彼女は、おしっこが我慢できない。
尿意を感じてから10分もすれば、彼女の括約筋は悲鳴を上げ、膀胱は自らの器官としての役割を果たそうと、躍起になって収縮をはじめる。
それからもう5分もすれば、アスファルトの隙間に咲く小さな花みたいに、ぽつりぽつり、下着には薄いレモン色が広がって、そこからさらに3分後、意思により制御できる肉体の部分は、思うよりもずっと少ないことを思い知らしながら、重力と結託した本能は、彼女の足もとめがけ水たまりを広げる。
小学校の保健室には、常に数着の彼女の衣類と、「外出時」と書かれた紙おむつの大袋がストックされていたそうだ。
小学校も中学年になると、彼女も周囲も、その特有の体質について理解をはじめ、授業中であっても自由に教室を抜けてよいとの許可と、廊下に最も近い席とが用意され、教師間での共通理解も持たれるようになった。
それでも、保健室から彼女の衣類がなくなることはなかったし、学年を越えてささやかれる「おもらしちゃん」の噂が消えることもなかった。
加えて、年齢が上がるにつれ行動範囲が広がれば、学校以外の場所で彼女が水たまりを広げる機会も多くなる。それは、彼女が外出する機会、特に友人たちと、を奪う結果となった。

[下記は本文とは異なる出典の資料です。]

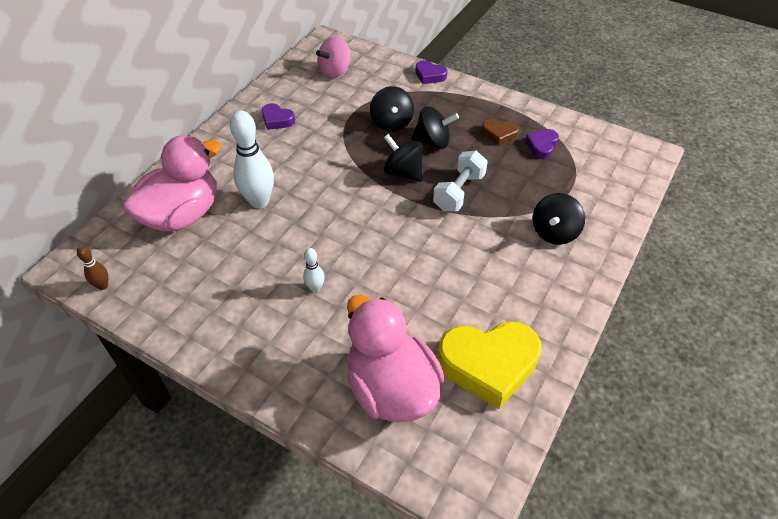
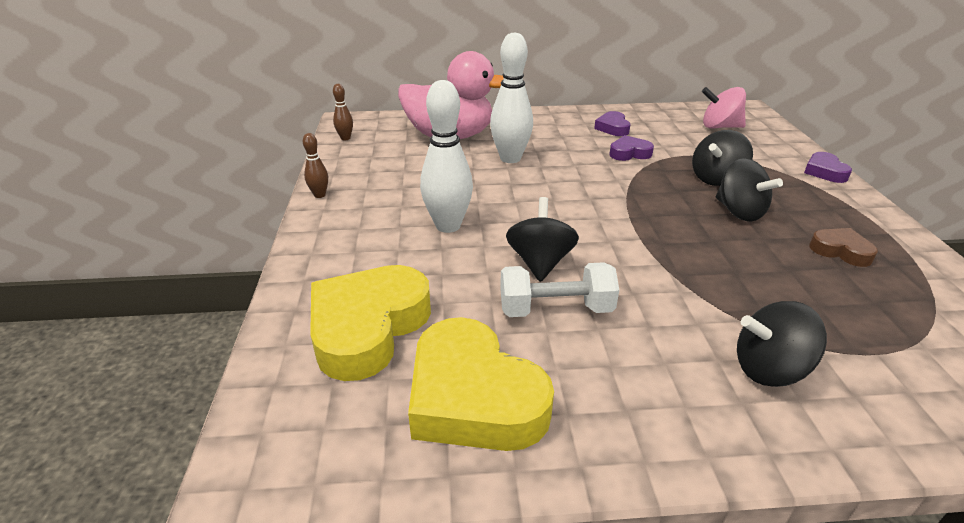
camera: 55 degrees right, 15 degrees down
white bowling pin [303,248,324,293] -> white bowling pin [420,80,473,233], size x2.05
pink duck [347,294,445,423] -> yellow heart [310,265,431,381]
black spinning top [384,134,423,182] -> black spinning top moved to [506,197,579,282]
white dumbbell [433,151,488,212] -> white dumbbell moved to [500,262,619,317]
brown heart [482,119,519,146] -> brown heart turned 150 degrees clockwise [809,228,878,267]
purple heart [525,129,559,159] -> purple heart moved to [609,135,654,161]
none -> brown bowling pin [303,133,328,198]

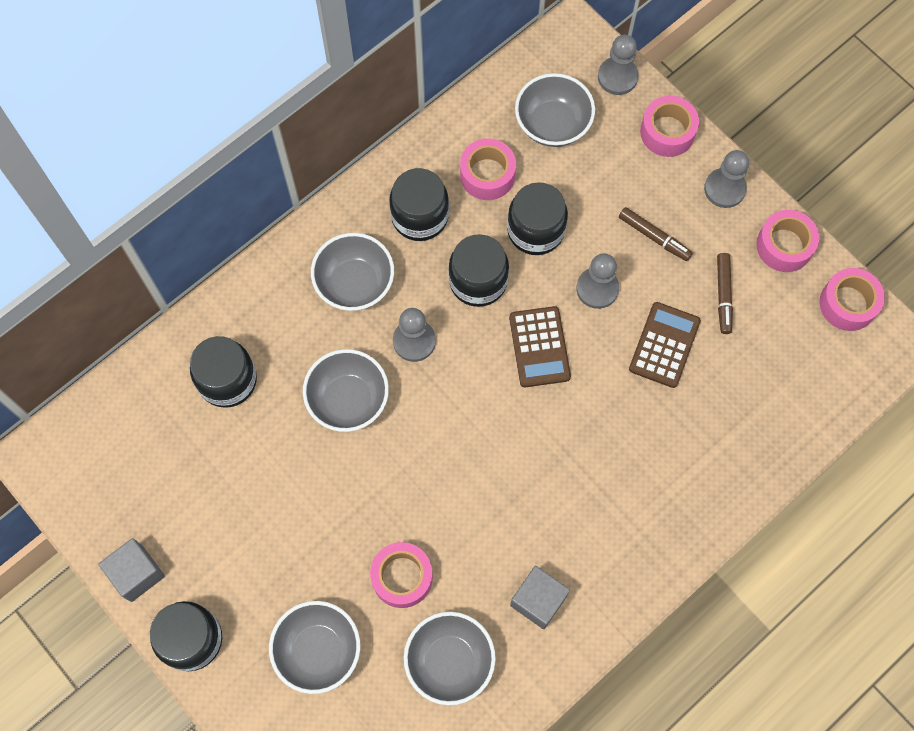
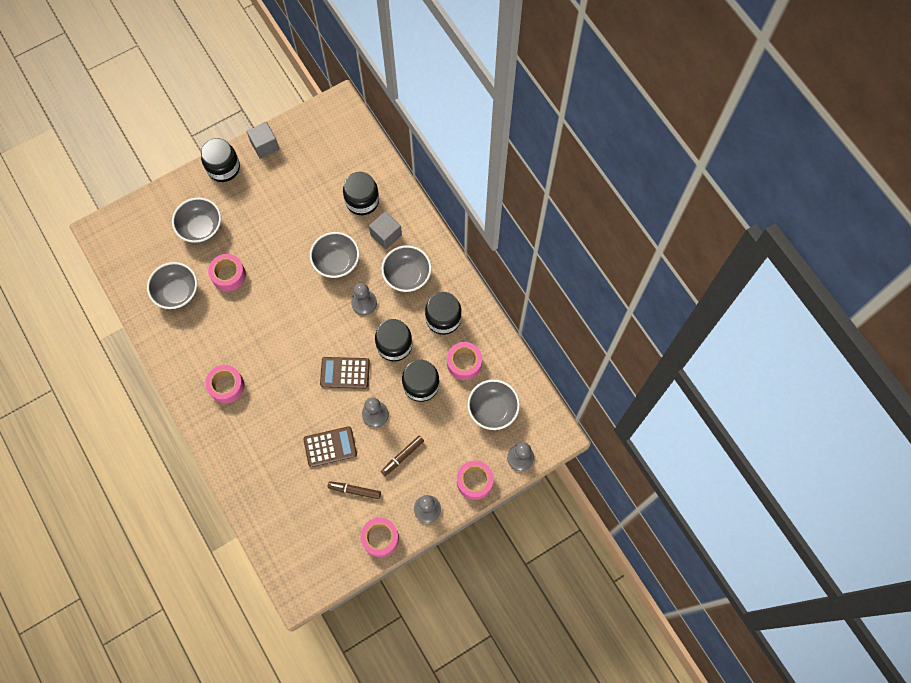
camera: 100 degrees right, 0 degrees up
grey cube [510,566,570,629] -> grey cube moved to [369,211,402,249]
brown calculator [629,302,701,388] -> brown calculator turned 45 degrees counterclockwise [303,426,357,467]
pink tape [820,268,885,331] -> pink tape moved to [205,365,244,403]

もし、彼女が今と違う性格だったら、生まれ持った体質であったり境遇であったりが、もっと凄まじく彼女のこころを締めあげていたんじゃないかと思う。
けれど、彼女は今日も笑顔だ。
トレードマークの、両耳の少し下で束ねた黒髪を揺らして、ありふれた学生同士の挨拶を交わしている。通学かばんのほかにもうひとつ、今風の派手な模様のバッグを提げているけれど、気さくで世話焼きな性格と、少し舌足らずで甘えたような声と、なによりまっすぐな瞳と笑顔を見れば、彼女についての余計な詮索は、意味のないことだと思えるだろう。
夢泉みはる
この春から高校に通う、おしっこが我慢できない女の子。